(WHAT IS REQUIRED) Please reproduce the lines of the records below from the one holding "right hip: (260, 420)" through the one holding "left eye: (393, 67)", inclusive, skipping all pictures.
━━━ RECORDS TO USE ━━━
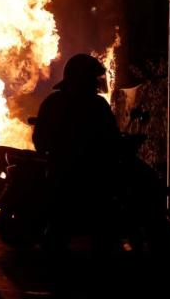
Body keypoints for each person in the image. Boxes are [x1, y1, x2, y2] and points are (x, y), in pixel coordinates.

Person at [32, 53, 121, 251]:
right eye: (92, 78)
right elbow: (112, 138)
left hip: (62, 174)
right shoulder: (97, 106)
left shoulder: (53, 103)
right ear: (82, 79)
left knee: (58, 232)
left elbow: (40, 141)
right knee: (97, 230)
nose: (96, 84)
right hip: (85, 178)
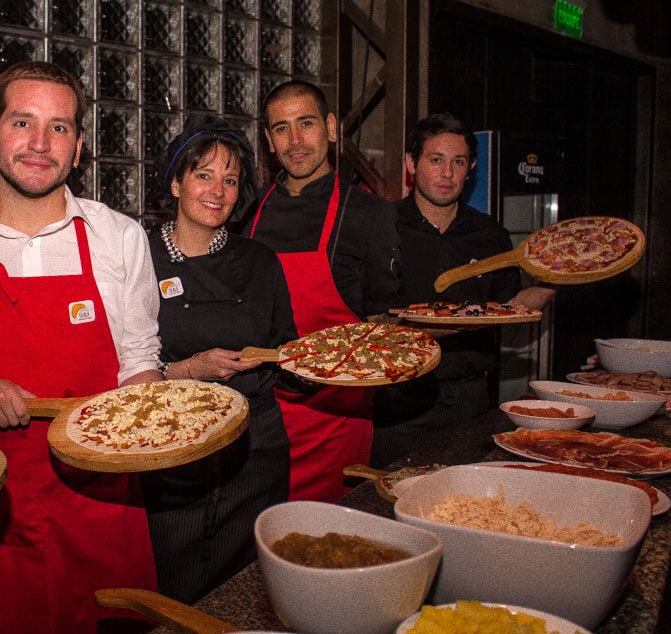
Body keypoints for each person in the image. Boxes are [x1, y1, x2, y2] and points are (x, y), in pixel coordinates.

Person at [0, 61, 161, 634]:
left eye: (58, 128)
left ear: (79, 147)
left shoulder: (117, 238)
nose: (39, 144)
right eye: (22, 123)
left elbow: (141, 365)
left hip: (102, 499)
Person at [142, 115, 297, 604]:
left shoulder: (259, 262)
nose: (218, 190)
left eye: (230, 180)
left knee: (247, 595)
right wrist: (187, 371)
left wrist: (331, 363)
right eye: (204, 175)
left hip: (255, 451)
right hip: (172, 452)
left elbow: (286, 352)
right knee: (174, 592)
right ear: (175, 181)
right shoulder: (137, 257)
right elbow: (115, 368)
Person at [371, 112, 555, 467]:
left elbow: (509, 308)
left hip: (471, 398)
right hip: (399, 398)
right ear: (411, 163)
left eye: (458, 162)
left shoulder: (491, 235)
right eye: (435, 160)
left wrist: (552, 283)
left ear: (471, 167)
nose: (447, 173)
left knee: (465, 507)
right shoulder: (381, 229)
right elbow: (371, 320)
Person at [247, 80, 401, 502]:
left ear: (331, 128)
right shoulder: (246, 213)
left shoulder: (369, 216)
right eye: (281, 128)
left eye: (306, 123)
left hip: (336, 422)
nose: (295, 141)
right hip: (260, 420)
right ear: (268, 141)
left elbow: (384, 326)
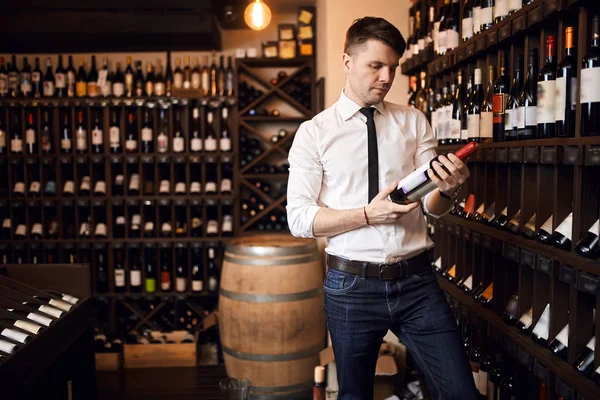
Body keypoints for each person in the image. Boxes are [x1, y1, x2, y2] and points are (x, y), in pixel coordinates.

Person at [286, 16, 478, 400]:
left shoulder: (413, 122)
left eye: (393, 67)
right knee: (354, 395)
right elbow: (300, 219)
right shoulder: (315, 132)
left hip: (417, 283)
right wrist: (368, 214)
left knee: (461, 394)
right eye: (376, 66)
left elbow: (433, 206)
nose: (387, 77)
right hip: (350, 286)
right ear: (348, 62)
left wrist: (449, 189)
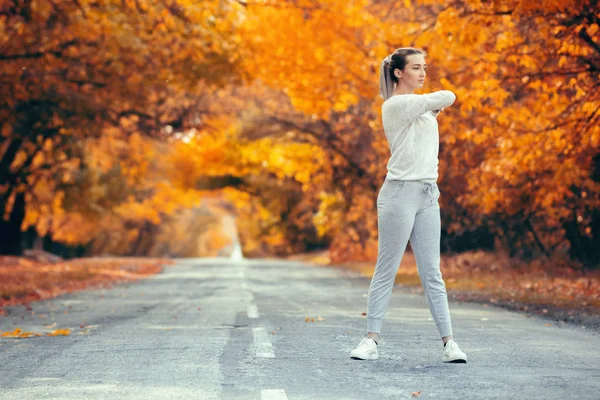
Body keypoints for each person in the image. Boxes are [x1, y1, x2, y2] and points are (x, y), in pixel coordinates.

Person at [350, 47, 467, 363]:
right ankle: (370, 341)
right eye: (416, 67)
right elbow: (448, 96)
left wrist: (429, 110)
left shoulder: (419, 108)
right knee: (387, 268)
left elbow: (436, 105)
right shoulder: (395, 105)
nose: (423, 72)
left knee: (432, 272)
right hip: (399, 194)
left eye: (424, 67)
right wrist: (431, 106)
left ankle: (449, 344)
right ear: (398, 72)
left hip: (428, 195)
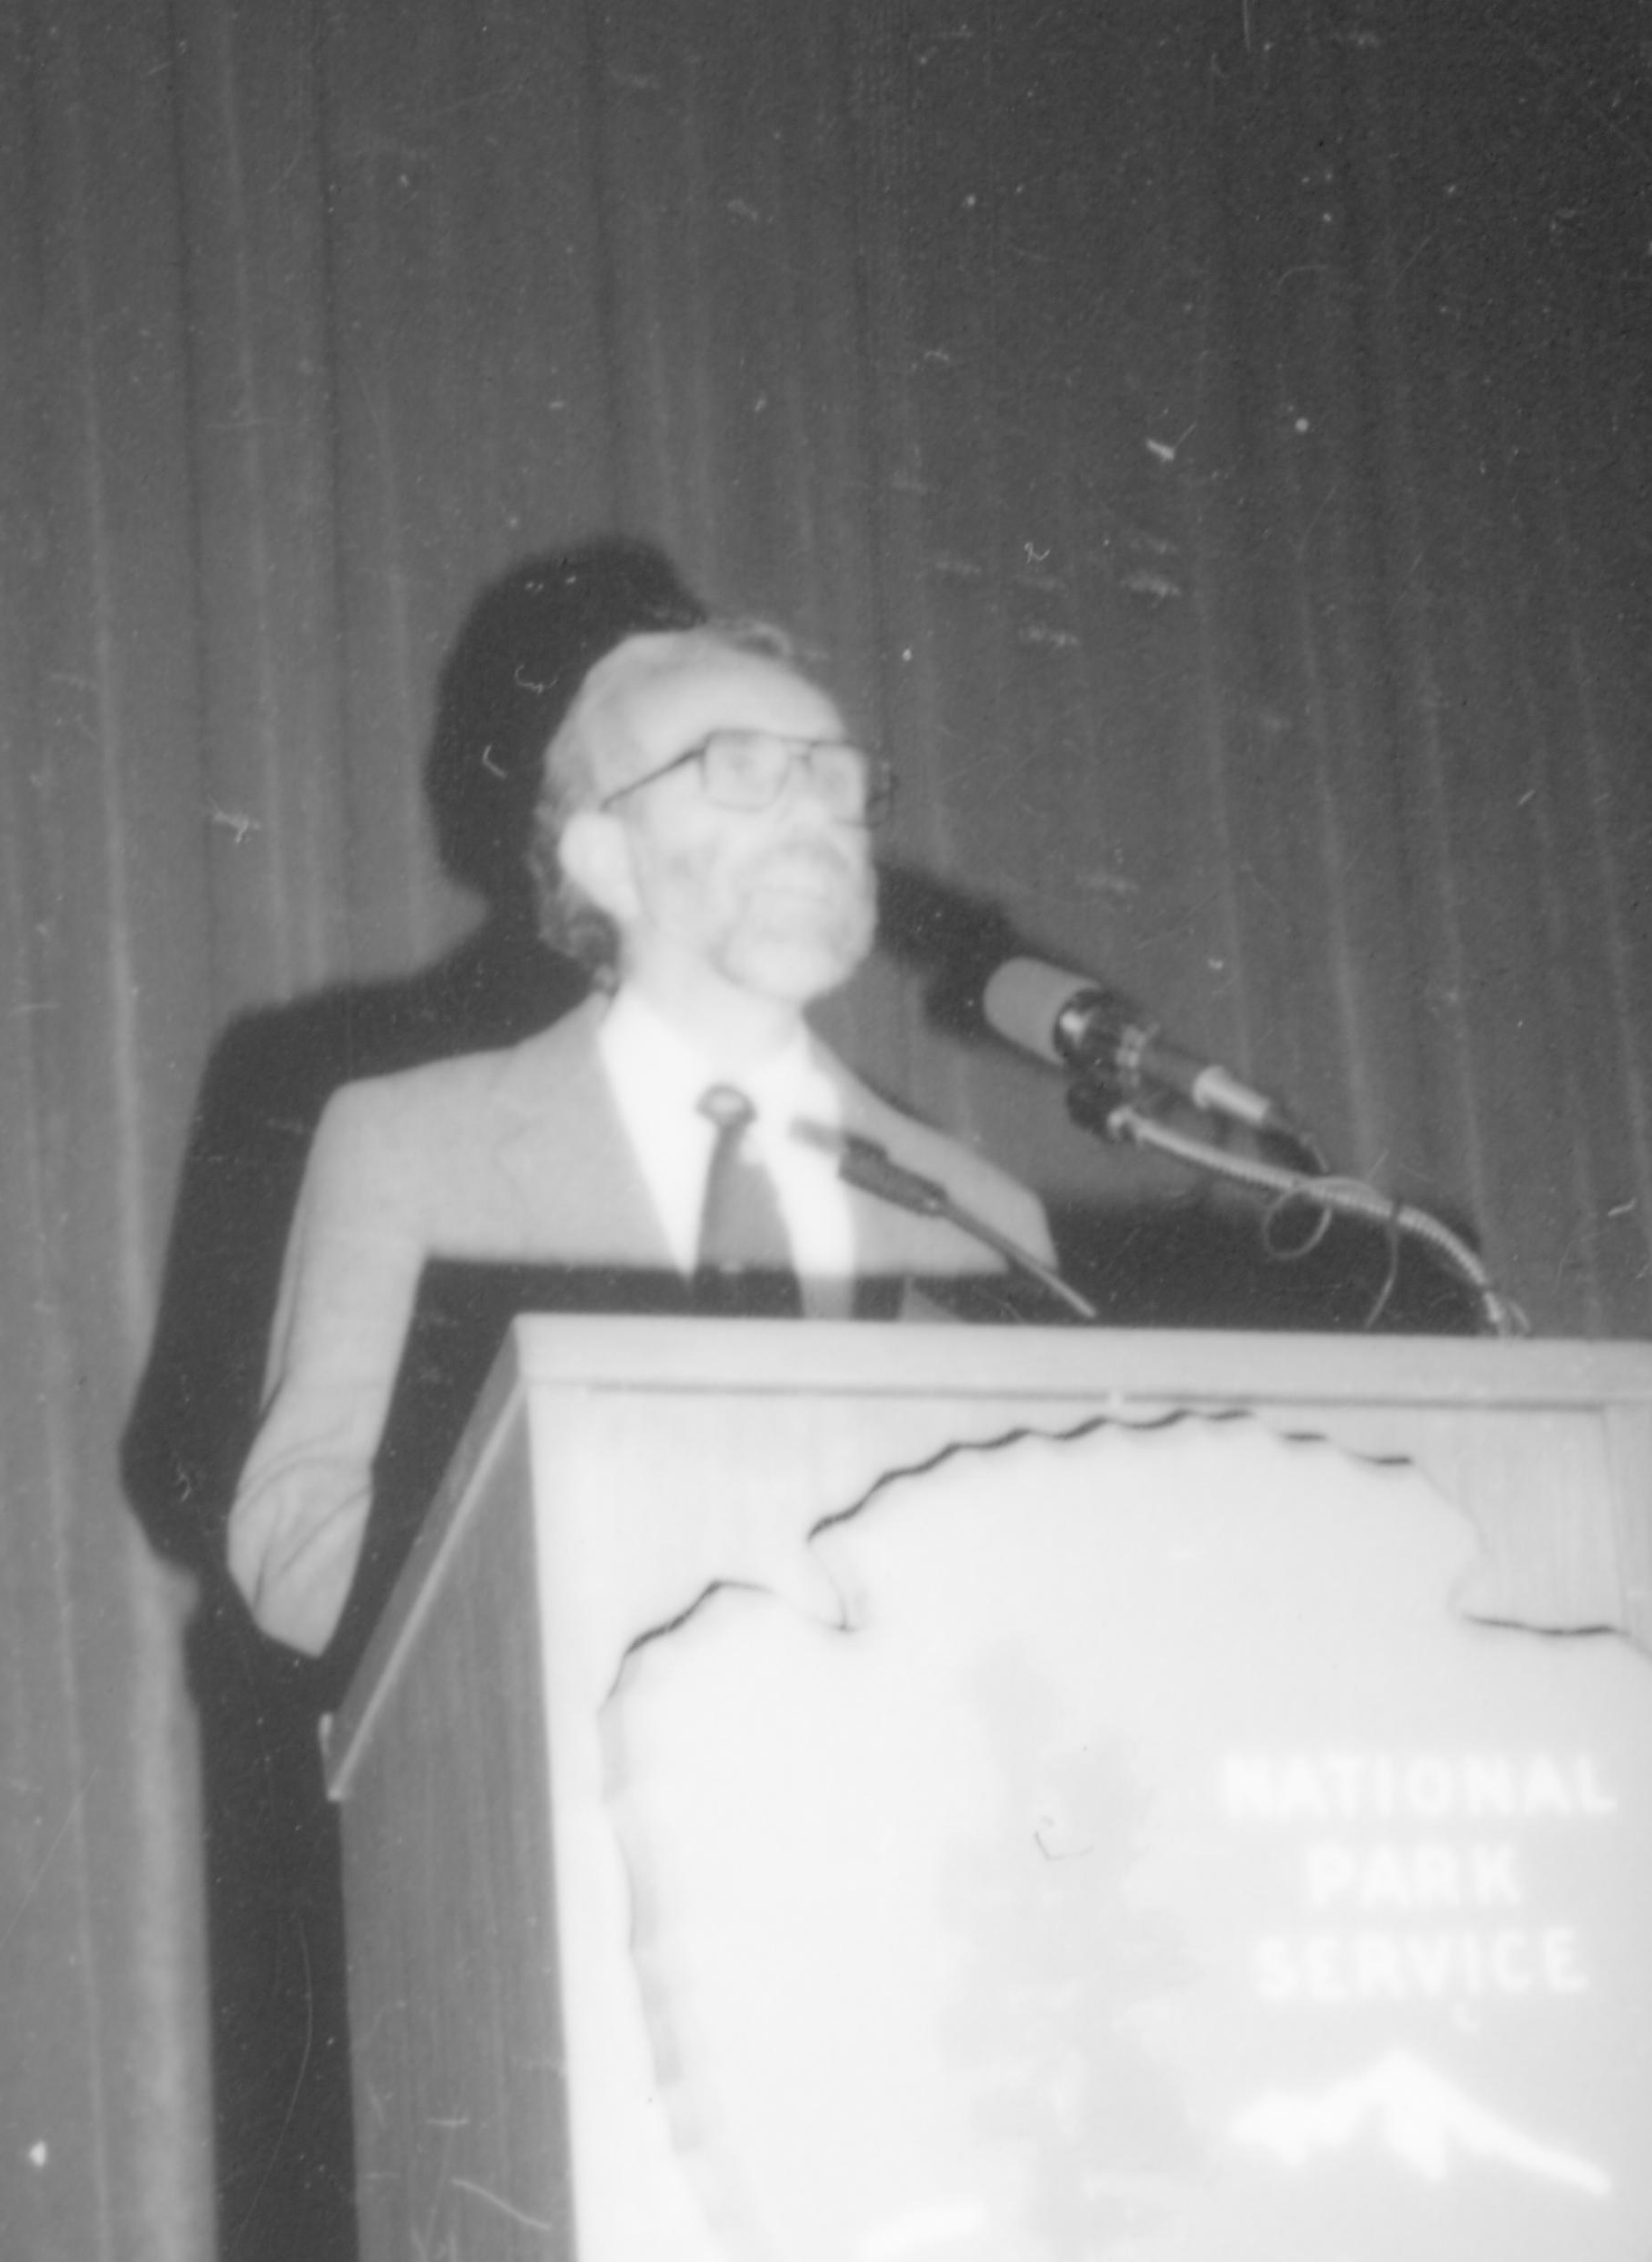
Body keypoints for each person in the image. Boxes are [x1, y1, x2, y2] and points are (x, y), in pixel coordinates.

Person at [225, 615, 1058, 1657]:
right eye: (741, 767)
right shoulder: (412, 1147)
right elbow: (295, 1538)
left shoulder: (985, 1220)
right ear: (607, 857)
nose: (810, 810)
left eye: (834, 778)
━━━
(OUTPUT FOR THIS EXERCISE)
right hip: (260, 420)
right ear: (268, 141)
left elbow: (384, 326)
Body keypoints for each person in the image. Boxes are [x1, y1, x2, y2] and points are (x, y), in pixel coordinates.

Person at [286, 16, 478, 400]:
left shoulder: (413, 122)
left eye: (393, 67)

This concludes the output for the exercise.